> Data extract:
# # #
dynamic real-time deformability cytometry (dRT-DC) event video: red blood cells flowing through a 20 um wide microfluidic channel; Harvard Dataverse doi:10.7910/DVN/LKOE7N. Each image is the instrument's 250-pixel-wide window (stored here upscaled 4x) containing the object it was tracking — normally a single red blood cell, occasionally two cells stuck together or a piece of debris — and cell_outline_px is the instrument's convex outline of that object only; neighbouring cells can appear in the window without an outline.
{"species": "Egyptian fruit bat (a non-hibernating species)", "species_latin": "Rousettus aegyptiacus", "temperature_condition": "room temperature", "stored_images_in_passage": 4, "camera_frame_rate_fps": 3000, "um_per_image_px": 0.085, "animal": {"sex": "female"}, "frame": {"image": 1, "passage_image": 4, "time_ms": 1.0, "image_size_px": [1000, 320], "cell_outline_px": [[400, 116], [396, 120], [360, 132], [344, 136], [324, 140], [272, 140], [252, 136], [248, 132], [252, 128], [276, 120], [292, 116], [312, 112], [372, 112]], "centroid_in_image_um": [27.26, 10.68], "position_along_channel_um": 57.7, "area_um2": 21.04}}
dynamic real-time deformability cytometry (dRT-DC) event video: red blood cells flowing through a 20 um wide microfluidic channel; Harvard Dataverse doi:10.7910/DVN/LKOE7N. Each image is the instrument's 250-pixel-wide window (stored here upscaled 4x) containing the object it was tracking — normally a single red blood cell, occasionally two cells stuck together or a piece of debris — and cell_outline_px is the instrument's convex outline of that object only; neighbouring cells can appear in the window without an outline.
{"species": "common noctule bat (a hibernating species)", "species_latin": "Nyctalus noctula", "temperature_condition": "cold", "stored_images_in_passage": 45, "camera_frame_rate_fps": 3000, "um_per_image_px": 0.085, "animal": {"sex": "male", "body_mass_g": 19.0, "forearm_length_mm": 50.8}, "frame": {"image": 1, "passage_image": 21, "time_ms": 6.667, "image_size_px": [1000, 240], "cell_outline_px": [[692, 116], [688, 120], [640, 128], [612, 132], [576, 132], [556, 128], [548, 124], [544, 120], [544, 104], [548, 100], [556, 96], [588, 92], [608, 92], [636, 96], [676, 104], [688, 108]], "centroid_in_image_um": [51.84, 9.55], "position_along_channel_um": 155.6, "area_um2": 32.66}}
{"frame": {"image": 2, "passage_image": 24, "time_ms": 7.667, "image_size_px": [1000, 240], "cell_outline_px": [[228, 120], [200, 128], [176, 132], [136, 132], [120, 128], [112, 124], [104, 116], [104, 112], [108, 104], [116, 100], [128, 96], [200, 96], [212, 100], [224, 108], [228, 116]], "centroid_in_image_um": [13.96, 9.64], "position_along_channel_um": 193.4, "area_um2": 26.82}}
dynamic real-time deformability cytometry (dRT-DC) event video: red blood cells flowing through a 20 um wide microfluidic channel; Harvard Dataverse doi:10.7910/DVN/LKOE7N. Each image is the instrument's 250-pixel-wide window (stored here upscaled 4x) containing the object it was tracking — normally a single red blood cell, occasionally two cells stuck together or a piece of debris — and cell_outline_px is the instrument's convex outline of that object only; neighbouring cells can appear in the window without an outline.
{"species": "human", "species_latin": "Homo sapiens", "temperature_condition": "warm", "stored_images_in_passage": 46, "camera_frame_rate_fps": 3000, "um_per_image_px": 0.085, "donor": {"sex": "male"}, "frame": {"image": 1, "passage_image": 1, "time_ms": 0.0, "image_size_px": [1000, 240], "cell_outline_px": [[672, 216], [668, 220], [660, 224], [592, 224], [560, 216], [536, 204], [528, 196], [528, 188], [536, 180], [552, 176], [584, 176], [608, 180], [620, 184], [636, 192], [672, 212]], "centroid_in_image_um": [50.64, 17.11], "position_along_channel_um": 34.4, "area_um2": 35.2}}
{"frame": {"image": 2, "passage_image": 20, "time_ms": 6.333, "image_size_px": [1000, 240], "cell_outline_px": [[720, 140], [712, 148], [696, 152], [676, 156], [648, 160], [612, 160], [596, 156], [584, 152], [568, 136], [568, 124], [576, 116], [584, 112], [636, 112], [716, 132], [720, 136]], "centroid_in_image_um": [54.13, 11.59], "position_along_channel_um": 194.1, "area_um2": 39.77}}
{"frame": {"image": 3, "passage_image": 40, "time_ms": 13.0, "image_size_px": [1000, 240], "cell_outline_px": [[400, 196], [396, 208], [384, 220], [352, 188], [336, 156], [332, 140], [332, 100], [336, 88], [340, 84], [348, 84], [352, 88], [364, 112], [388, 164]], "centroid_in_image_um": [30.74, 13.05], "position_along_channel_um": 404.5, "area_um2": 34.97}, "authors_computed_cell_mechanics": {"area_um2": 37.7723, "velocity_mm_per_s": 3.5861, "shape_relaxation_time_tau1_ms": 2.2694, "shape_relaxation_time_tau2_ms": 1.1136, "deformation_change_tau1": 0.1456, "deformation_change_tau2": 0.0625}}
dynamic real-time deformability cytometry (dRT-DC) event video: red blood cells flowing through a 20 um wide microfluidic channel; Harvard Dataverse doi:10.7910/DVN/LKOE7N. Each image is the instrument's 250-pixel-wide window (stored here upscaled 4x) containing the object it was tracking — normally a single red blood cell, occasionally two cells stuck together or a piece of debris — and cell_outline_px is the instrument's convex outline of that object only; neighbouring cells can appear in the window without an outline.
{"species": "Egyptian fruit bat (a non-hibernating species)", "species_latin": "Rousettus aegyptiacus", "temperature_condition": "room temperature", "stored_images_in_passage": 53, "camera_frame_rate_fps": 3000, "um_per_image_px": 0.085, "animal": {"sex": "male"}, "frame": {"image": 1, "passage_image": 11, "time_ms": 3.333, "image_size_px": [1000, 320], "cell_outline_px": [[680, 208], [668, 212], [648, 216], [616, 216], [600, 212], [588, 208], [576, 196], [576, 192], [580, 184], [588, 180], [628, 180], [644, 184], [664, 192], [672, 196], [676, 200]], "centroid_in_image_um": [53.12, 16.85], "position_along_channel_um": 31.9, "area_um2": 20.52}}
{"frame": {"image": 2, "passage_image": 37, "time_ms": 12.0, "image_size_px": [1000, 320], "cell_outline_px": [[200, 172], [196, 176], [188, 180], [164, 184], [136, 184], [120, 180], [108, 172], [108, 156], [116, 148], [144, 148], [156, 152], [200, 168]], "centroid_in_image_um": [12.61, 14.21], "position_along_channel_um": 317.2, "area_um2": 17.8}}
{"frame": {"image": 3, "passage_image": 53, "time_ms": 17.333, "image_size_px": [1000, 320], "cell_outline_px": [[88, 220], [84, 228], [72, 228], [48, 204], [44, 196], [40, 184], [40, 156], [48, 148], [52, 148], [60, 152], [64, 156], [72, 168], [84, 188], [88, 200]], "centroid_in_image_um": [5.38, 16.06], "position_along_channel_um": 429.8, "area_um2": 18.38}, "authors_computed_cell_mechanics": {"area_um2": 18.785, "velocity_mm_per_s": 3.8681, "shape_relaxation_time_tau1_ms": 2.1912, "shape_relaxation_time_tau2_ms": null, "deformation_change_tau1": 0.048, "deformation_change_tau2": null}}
# # #
> Aim:
Restate all of the entries above precisely.

> The answer:
dynamic real-time deformability cytometry (dRT-DC) event video: red blood cells flowing through a 20 um wide microfluidic channel; Harvard Dataverse doi:10.7910/DVN/LKOE7N. Each image is the instrument's 250-pixel-wide window (stored here upscaled 4x) containing the object it was tracking — normally a single red blood cell, occasionally two cells stuck together or a piece of debris — and cell_outline_px is the instrument's convex outline of that object only; neighbouring cells can appear in the window without an outline.
{"species": "Egyptian fruit bat (a non-hibernating species)", "species_latin": "Rousettus aegyptiacus", "temperature_condition": "room temperature", "stored_images_in_passage": 4, "camera_frame_rate_fps": 3000, "um_per_image_px": 0.085, "animal": {"sex": "female"}, "frame": {"image": 1, "passage_image": 4, "time_ms": 1.0, "image_size_px": [1000, 320], "cell_outline_px": [[400, 116], [396, 120], [360, 132], [344, 136], [324, 140], [272, 140], [252, 136], [248, 132], [252, 128], [276, 120], [292, 116], [312, 112], [372, 112]], "centroid_in_image_um": [27.26, 10.68], "position_along_channel_um": 57.7, "area_um2": 21.04}}
dynamic real-time deformability cytometry (dRT-DC) event video: red blood cells flowing through a 20 um wide microfluidic channel; Harvard Dataverse doi:10.7910/DVN/LKOE7N. Each image is the instrument's 250-pixel-wide window (stored here upscaled 4x) containing the object it was tracking — normally a single red blood cell, occasionally two cells stuck together or a piece of debris — and cell_outline_px is the instrument's convex outline of that object only; neighbouring cells can appear in the window without an outline.
{"species": "common noctule bat (a hibernating species)", "species_latin": "Nyctalus noctula", "temperature_condition": "cold", "stored_images_in_passage": 45, "camera_frame_rate_fps": 3000, "um_per_image_px": 0.085, "animal": {"sex": "male", "body_mass_g": 19.0, "forearm_length_mm": 50.8}, "frame": {"image": 1, "passage_image": 21, "time_ms": 6.667, "image_size_px": [1000, 240], "cell_outline_px": [[692, 116], [688, 120], [640, 128], [612, 132], [576, 132], [556, 128], [548, 124], [544, 120], [544, 104], [548, 100], [556, 96], [588, 92], [608, 92], [636, 96], [676, 104], [688, 108]], "centroid_in_image_um": [51.84, 9.55], "position_along_channel_um": 155.6, "area_um2": 32.66}}
{"frame": {"image": 2, "passage_image": 24, "time_ms": 7.667, "image_size_px": [1000, 240], "cell_outline_px": [[228, 120], [200, 128], [176, 132], [136, 132], [120, 128], [112, 124], [104, 116], [104, 112], [108, 104], [116, 100], [128, 96], [200, 96], [212, 100], [224, 108], [228, 116]], "centroid_in_image_um": [13.96, 9.64], "position_along_channel_um": 193.4, "area_um2": 26.82}}
dynamic real-time deformability cytometry (dRT-DC) event video: red blood cells flowing through a 20 um wide microfluidic channel; Harvard Dataverse doi:10.7910/DVN/LKOE7N. Each image is the instrument's 250-pixel-wide window (stored here upscaled 4x) containing the object it was tracking — normally a single red blood cell, occasionally two cells stuck together or a piece of debris — and cell_outline_px is the instrument's convex outline of that object only; neighbouring cells can appear in the window without an outline.
{"species": "human", "species_latin": "Homo sapiens", "temperature_condition": "warm", "stored_images_in_passage": 46, "camera_frame_rate_fps": 3000, "um_per_image_px": 0.085, "donor": {"sex": "male"}, "frame": {"image": 1, "passage_image": 1, "time_ms": 0.0, "image_size_px": [1000, 240], "cell_outline_px": [[672, 216], [668, 220], [660, 224], [592, 224], [560, 216], [536, 204], [528, 196], [528, 188], [536, 180], [552, 176], [584, 176], [608, 180], [620, 184], [636, 192], [672, 212]], "centroid_in_image_um": [50.64, 17.11], "position_along_channel_um": 34.4, "area_um2": 35.2}}
{"frame": {"image": 2, "passage_image": 20, "time_ms": 6.333, "image_size_px": [1000, 240], "cell_outline_px": [[720, 140], [712, 148], [696, 152], [676, 156], [648, 160], [612, 160], [596, 156], [584, 152], [568, 136], [568, 124], [576, 116], [584, 112], [636, 112], [716, 132], [720, 136]], "centroid_in_image_um": [54.13, 11.59], "position_along_channel_um": 194.1, "area_um2": 39.77}}
{"frame": {"image": 3, "passage_image": 40, "time_ms": 13.0, "image_size_px": [1000, 240], "cell_outline_px": [[400, 196], [396, 208], [384, 220], [352, 188], [336, 156], [332, 140], [332, 100], [336, 88], [340, 84], [348, 84], [352, 88], [364, 112], [388, 164]], "centroid_in_image_um": [30.74, 13.05], "position_along_channel_um": 404.5, "area_um2": 34.97}, "authors_computed_cell_mechanics": {"area_um2": 37.7723, "velocity_mm_per_s": 3.5861, "shape_relaxation_time_tau1_ms": 2.2694, "shape_relaxation_time_tau2_ms": 1.1136, "deformation_change_tau1": 0.1456, "deformation_change_tau2": 0.0625}}
dynamic real-time deformability cytometry (dRT-DC) event video: red blood cells flowing through a 20 um wide microfluidic channel; Harvard Dataverse doi:10.7910/DVN/LKOE7N. Each image is the instrument's 250-pixel-wide window (stored here upscaled 4x) containing the object it was tracking — normally a single red blood cell, occasionally two cells stuck together or a piece of debris — and cell_outline_px is the instrument's convex outline of that object only; neighbouring cells can appear in the window without an outline.
{"species": "Egyptian fruit bat (a non-hibernating species)", "species_latin": "Rousettus aegyptiacus", "temperature_condition": "room temperature", "stored_images_in_passage": 53, "camera_frame_rate_fps": 3000, "um_per_image_px": 0.085, "animal": {"sex": "male"}, "frame": {"image": 1, "passage_image": 11, "time_ms": 3.333, "image_size_px": [1000, 320], "cell_outline_px": [[680, 208], [668, 212], [648, 216], [616, 216], [600, 212], [588, 208], [576, 196], [576, 192], [580, 184], [588, 180], [628, 180], [644, 184], [664, 192], [672, 196], [676, 200]], "centroid_in_image_um": [53.12, 16.85], "position_along_channel_um": 31.9, "area_um2": 20.52}}
{"frame": {"image": 2, "passage_image": 37, "time_ms": 12.0, "image_size_px": [1000, 320], "cell_outline_px": [[200, 172], [196, 176], [188, 180], [164, 184], [136, 184], [120, 180], [108, 172], [108, 156], [116, 148], [144, 148], [156, 152], [200, 168]], "centroid_in_image_um": [12.61, 14.21], "position_along_channel_um": 317.2, "area_um2": 17.8}}
{"frame": {"image": 3, "passage_image": 53, "time_ms": 17.333, "image_size_px": [1000, 320], "cell_outline_px": [[88, 220], [84, 228], [72, 228], [48, 204], [44, 196], [40, 184], [40, 156], [48, 148], [52, 148], [60, 152], [64, 156], [72, 168], [84, 188], [88, 200]], "centroid_in_image_um": [5.38, 16.06], "position_along_channel_um": 429.8, "area_um2": 18.38}, "authors_computed_cell_mechanics": {"area_um2": 18.785, "velocity_mm_per_s": 3.8681, "shape_relaxation_time_tau1_ms": 2.1912, "shape_relaxation_time_tau2_ms": null, "deformation_change_tau1": 0.048, "deformation_change_tau2": null}}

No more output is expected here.